The Passive Candidate Pipeline Problem


If you’re in HR or recruiting, you’ve undoubtedly been exposed to (and likely believe in) the concept that proactively building passive talent pipelines is critical to talent acquisition success. Some would say that pipelining passive candidates is one of the sacred cows of recruiting – you just don’t question it.

It’s my opinion that the belief in talent pipelines is driven heavily by the fact that it can be incredibly difficult to quickly find suitably qualified candidates once you actually have a hiring need if you don’t already have the right people identified and queued up.

As such, it seems only logical to begin to identify potential candidates prior to your actual need so that when you do need to hire, you have a number of people you can contact, engage, interview and make a final hiring decision from.

Sounds great in theory, doesn’t it?

I thoroughly enjoy sacred cow tipping, and I’m hard-wired to automatically question anything that seems to be generally accepted as truth. So if you’ll indulge me, in this post I am going to expose you to a critical flaw in the actual practice of passive candidate pipelining that no one seems to like to talk about.

What is a Talent Pipeline?

A talent pipeline is a group of people that you have identified and engaged who have skills and experience that closely match a specific future hiring need. You don’t pipeline prospective candidates for a job you’re looking to hire for ASAP.

Talent pipelines typically consist of passive and non-job seekers, because you can’t really pipeline active job seekers as they will likely have taken a new job with another company by the time you are ready to hire.

The Passive Candidate Pipelining Problem

Once you engage a passive or non-job seeker who looks to be a great match for a future hiring need, if they are interested in the opportunity to join your organization at some point in the future, you may succeed in adding them to your talent pipeline.

What you will also undoubtedly succeed in doing is plant the seed of the idea of transitioning out of their current role and employer.

Once that seed is planted, it can and often does grow beyond your control.

After you’ve engaged them about potential future opportunities with your company, they begin to think more about the next step in their career.

The moment you engage a passive or non-job seeker and discuss the idea of leaving their current employer for another opportunity, you often effectively convert them into a casual or even an active job seeker.

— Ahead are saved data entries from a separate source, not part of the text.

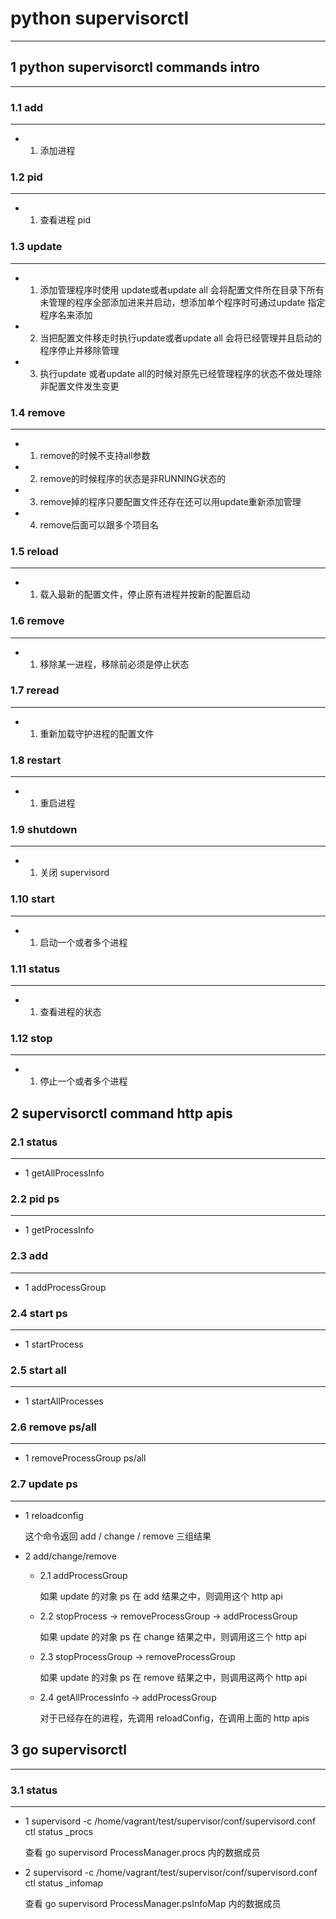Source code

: # python supervisorctl
---

## 1 python supervisorctl commands intro
---

### 1.1 add
---

- 1. 添加进程


### 1.2 pid
---

- 1. 查看进程 pid

### 1.3 update
---

- 1. 添加管理程序时使用 update或者update all 会将配置文件所在目录下所有未管理的程序全部添加进来并启动，想添加单个程序时可通过update 指定程序名来添加
- 2. 当把配置文件移走时执行update或者update all 会将已经管理并且启动的程序停止并移除管理
- 3. 执行update 或者update all的时候对原先已经管理程序的状态不做处理除非配置文件发生变更

### 1.4 remove
---

- 1. remove的时候不支持all参数
- 2. remove的时候程序的状态是非RUNNING状态的
- 3. remove掉的程序只要配置文件还存在还可以用update重新添加管理
- 4. remove后面可以跟多个项目名

### 1.5 reload
---

- 1. 载入最新的配置文件，停止原有进程并按新的配置启动

### 1.6 remove
---

- 1. 移除某一进程，移除前必须是停止状态

### 1.7 reread
---

- 1. 重新加载守护进程的配置文件

### 1.8 restart
---

- 1. 重启进程

### 1.9 shutdown
---

- 1. 关闭 supervisord

### 1.10 start
---

- 1. 启动一个或者多个进程

### 1.11 status
---

- 1. 查看进程的状态

### 1.12 stop
---

- 1. 停止一个或者多个进程


## 2 supervisorctl command http apis

### 2.1 status
---

  - 1 getAllProcessInfo

### 2.2 pid ps
---

  - 1 getProcessInfo

### 2.3 add
---

  - 1 addProcessGroup

### 2.4 start ps
---

  - 1 startProcess


### 2.5 start all
---

  - 1 startAllProcesses

### 2.6 remove ps/all
---

  - 1 removeProcessGroup ps/all


###  2.7 update ps
---

  - 1 reloadconfig

      这个命令返回 add / change / remove 三组结果

  - 2 add/change/remove

    + 2.1 addProcessGroup

      如果 update 的对象 ps 在 add 结果之中，则调用这个 http api

    + 2.2 stopProcess -> removeProcessGroup -> addProcessGroup

      如果 update 的对象 ps 在 change 结果之中，则调用这三个 http api

    + 2.3 stopProcessGroup -> removeProcessGroup

      如果 update 的对象 ps 在 remove 结果之中，则调用这两个 http api

    + 2.4 getAllProcessInfo -> addProcessGroup

      对于已经存在的进程，先调用 reloadConfig，在调用上面的 http apis

## 3 go supervisorctl
---

### 3.1 status
---

  - 1 supervisord -c /home/vagrant/test/supervisor/conf/supervisord.conf ctl status _procs

      查看 go supervisord ProcessManager.procs 内的数据成员

  - 2 supervisord -c /home/vagrant/test/supervisor/conf/supervisord.conf ctl status _infomap

      查看 go supervisord ProcessManager.psInfoMap 内的数据成员

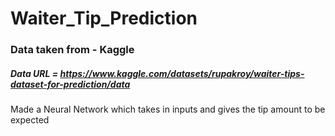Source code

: # Waiter_Tip_Prediction

### Data taken from - Kaggle
##### Data URL = https://www.kaggle.com/datasets/rupakroy/waiter-tips-dataset-for-prediction/data

Made a Neural Network which takes in inputs and gives the tip amount to be expected


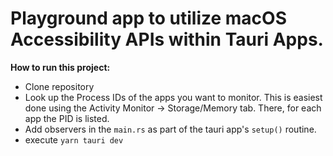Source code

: # Playground app to utilize macOS Accessibility APIs within Tauri Apps.

**How to run this project:**
* Clone repository
* Look up the Process IDs of the apps you want to monitor. This is easiest done using the Activity Monitor -> Storage/Memory tab. There, for each app the PID is listed.
* Add observers in the `main.rs` as part of the tauri app's `setup()` routine.
* execute `yarn tauri dev`

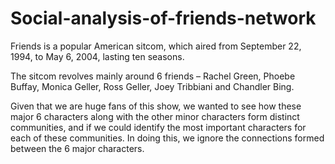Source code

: # Social-analysis-of-friends-network

Friends is a popular American sitcom, which aired from September 22, 1994, to May 6, 2004, lasting ten seasons.

The sitcom revolves mainly around 6 friends – Rachel Green, Phoebe Buffay, Monica Geller, Ross Geller, Joey Tribbiani and Chandler Bing.

Given that we are huge fans of this show, we wanted to see how these major 6 characters along with the other minor characters form distinct communities, and if we could identify the most important characters for each of these communities.
In doing this, we ignore the connections formed between the 6 major characters.
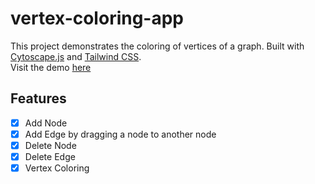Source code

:# vertex-coloring-app

This project demonstrates the coloring of vertices of a graph. Built with [Cytoscape.js](http://js.cytoscape.org) and [Tailwind CSS](http://tailwindcss.com).  
Visit the demo [here](https://edge-coloring-app.vercel.app/)

## Features

- [x] Add Node
- [x] Add Edge by dragging a node to another node
- [x] Delete Node
- [x] Delete Edge
- [x] Vertex Coloring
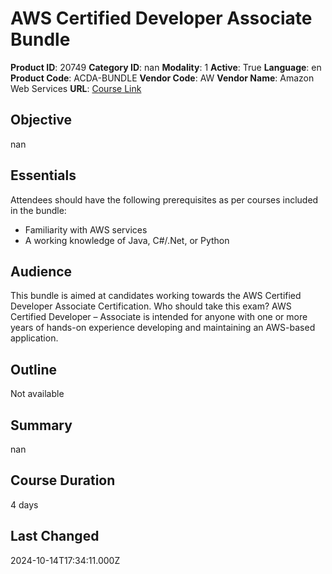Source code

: # AWS Certified Developer Associate Bundle

**Product ID**: 20749
**Category ID**: nan
**Modality**: 1
**Active**: True
**Language**: en
**Product Code**: ACDA-BUNDLE
**Vendor Code**: AW
**Vendor Name**: Amazon Web Services
**URL**: [Course Link](https://www.fastlaneus.com/course/amazon-acda-bundle)

## Objective
nan

## Essentials
Attendees should have the following prerequisites as per courses included in the bundle:



- Familiarity with AWS services
- A working knowledge of Java, C#/.Net, or Python

## Audience
This bundle is aimed at candidates working towards the AWS Certified Developer Associate Certification. Who should take this exam? AWS Certified Developer – Associate is intended for anyone with one or more years of hands-on experience developing and maintaining an AWS-based application.

## Outline
Not available

## Summary
nan

## Course Duration
4 days

## Last Changed
2024-10-14T17:34:11.000Z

It may not happen immediately, but that’s not the issue.

The issue is that you were trying to build your talent pipeline with someone who wasn’t looking for a new job so that they would likely still be available to be recruited when you were ready to hire.

However, once you plant the seed of the idea of making a career move with your company at some point, most people logically begin to wonder about other opportunities – what else might be out there for them.

That’s when they reach out to their professional network. They start to pay attention to all of those calls, emails and InMails they get from recruiters that they have historically ignored. They start to notice those targeted jobs on the right side of their Facebook page.

They might even begin searching online for jobs just to see what else might be available.

Fast forward to 1 or 2 months down the road when you actually have funding and final approval for your job openings and you reach out to your passive talent pipeline – what do you think happens?

Although they weren’t really looking to make a change when you first engaged them, you should not be surprised to find many of the people in your pipeline are no longer available, having accepted offers elsewhere – in the worst-case scenario, with one of your competitors!

What’s the Solution?

The inadvertent conversion of passive and non-job seekers into casual and active job seekers is a critical flaw in the concept and practice of passive candidate pipelining that no one seems to like to talk about, most likely because they don’t have an answer to the problem.

Is there an answer?

Is there a better way?

I have my ideas, but I’m more interested in hearing yours.